I always wear shoes and socks on the beach. Because I hate to touch the sand.


You remember how that Surf Punks song goes? You had on pink neon pants when you sang it and white ray bans. Oh yes you did. Shout along with Otterpop, now. My beach my chicks my waves go home go home. You know all the words.


It's summer now, and the beaches have actual people that want to come down and use them. Imagine that. Too crowded for me when it's more than one person including me. Everyone butts heads. We only like the beach when we can't see actual people on it, or they are very few and far between.


Our other beach, besides rangers, has the yearling seal lions washing up to die. They're starving, is all anyone can figure out. Sad, starving baby seals sharing the beach. Someone said it's the global warming. Someone else said El Nino coming. Ruby and Otterpop, good about leaving them alone. We always turn around when we see the babies, and lately we switched beaches completely to one that doesn't seem to be a baby death beach. Has the most winter big seal carcasses, but has been strangely free of any babies, just a few miles further south.


Breaks my heart to see the pups. Who are starving and shriveling and too tired to swim and just want to come up, lay on the sand, then maybe die. Not ready for the, all, "Hi! Hi! Hi! Hi! Hi! Hi! Hi! Hi! Hi!" of the manic cheerful of Gustavo and the seal watchers. Just want to be there and see no one. No dogs. No strolling ladies. No kids with buckets. No field trips. No sand castles. No volleyball. No joggers. No One.


Just need a little peace, whether not it's for living or dying.

12 June 2009

Handling the pinhead-a polymer.


I swear to you, this is the end of pinwheels forever. But wait? Didn't you learn so much useful information?

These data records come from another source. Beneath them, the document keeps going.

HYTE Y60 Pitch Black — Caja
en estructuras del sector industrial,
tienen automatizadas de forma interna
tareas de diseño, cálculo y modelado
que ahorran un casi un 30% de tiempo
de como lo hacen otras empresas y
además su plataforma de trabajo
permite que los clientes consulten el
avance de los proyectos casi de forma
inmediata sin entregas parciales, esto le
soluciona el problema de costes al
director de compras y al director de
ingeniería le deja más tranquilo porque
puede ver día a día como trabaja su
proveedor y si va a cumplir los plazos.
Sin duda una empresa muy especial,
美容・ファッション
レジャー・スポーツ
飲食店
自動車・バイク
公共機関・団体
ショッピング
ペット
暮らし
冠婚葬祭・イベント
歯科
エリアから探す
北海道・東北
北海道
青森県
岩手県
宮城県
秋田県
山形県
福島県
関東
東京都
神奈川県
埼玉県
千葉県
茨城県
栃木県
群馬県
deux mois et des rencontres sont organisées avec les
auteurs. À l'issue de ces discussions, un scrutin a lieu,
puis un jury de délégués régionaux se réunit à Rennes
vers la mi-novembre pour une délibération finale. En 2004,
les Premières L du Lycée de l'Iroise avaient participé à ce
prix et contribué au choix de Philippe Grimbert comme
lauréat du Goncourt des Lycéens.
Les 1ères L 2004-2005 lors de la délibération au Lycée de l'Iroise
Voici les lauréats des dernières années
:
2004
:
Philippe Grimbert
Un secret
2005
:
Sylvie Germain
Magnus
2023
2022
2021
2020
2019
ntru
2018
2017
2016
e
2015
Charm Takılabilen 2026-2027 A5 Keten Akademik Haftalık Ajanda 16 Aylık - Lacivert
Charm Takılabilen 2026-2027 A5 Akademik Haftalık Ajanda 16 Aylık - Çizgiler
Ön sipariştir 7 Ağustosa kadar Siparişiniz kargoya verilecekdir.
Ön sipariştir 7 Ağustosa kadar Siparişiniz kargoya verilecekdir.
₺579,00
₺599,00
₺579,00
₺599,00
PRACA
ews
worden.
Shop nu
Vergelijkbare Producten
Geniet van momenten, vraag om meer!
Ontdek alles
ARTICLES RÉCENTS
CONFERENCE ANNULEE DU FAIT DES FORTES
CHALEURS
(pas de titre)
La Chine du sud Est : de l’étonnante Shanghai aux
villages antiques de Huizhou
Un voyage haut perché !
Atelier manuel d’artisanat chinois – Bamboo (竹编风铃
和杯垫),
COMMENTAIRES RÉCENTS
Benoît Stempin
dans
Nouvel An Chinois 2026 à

Like, clearly I eat way too much See's candy, pizza, chocolate chip cookies, and not much else and it's all gone to my ass.


Lord have mercy.


I am pretty sure Greg Derrett doesn't have this problem. Also, not sure if he would recommend rear crossing into a pinwheel. But it's a useful thing to do. Ruby is my only dog that likes rear crosses. Everybody else, would rather take a bath in honey at the country bear jamboree.


Did I really just say that? Pretend I said it in a Loretta Lynn accent. Same with Lord have mercy. Do you guys know the song "Pizza Hut Taco Bell" by Das Racist? They're sort of a slacker-art-rap Dutchpop world music band with mad street cred. Pretend you sing that song with Loretta Lynn accent. It might work ok, or totally fail.


I'm pretty sure Das Racist does not do Loretta Lynn covers. I think that would fail. They are like all about irony.


Ruby is pretty much not about irony. She is like super, incredibly straightforward. Stallwart. Is that a word? Ruby might talk to witches in her brain, but she also really, really, really always tries to do the right thing.


So if she can jump over the teensiest littlest jumps in the world, and will wait patiently while I dance around to the Combination Pizza Hut and Taco Bell song, I give her a treat, and tell her she's very beautiful and feel honored to have her by my side.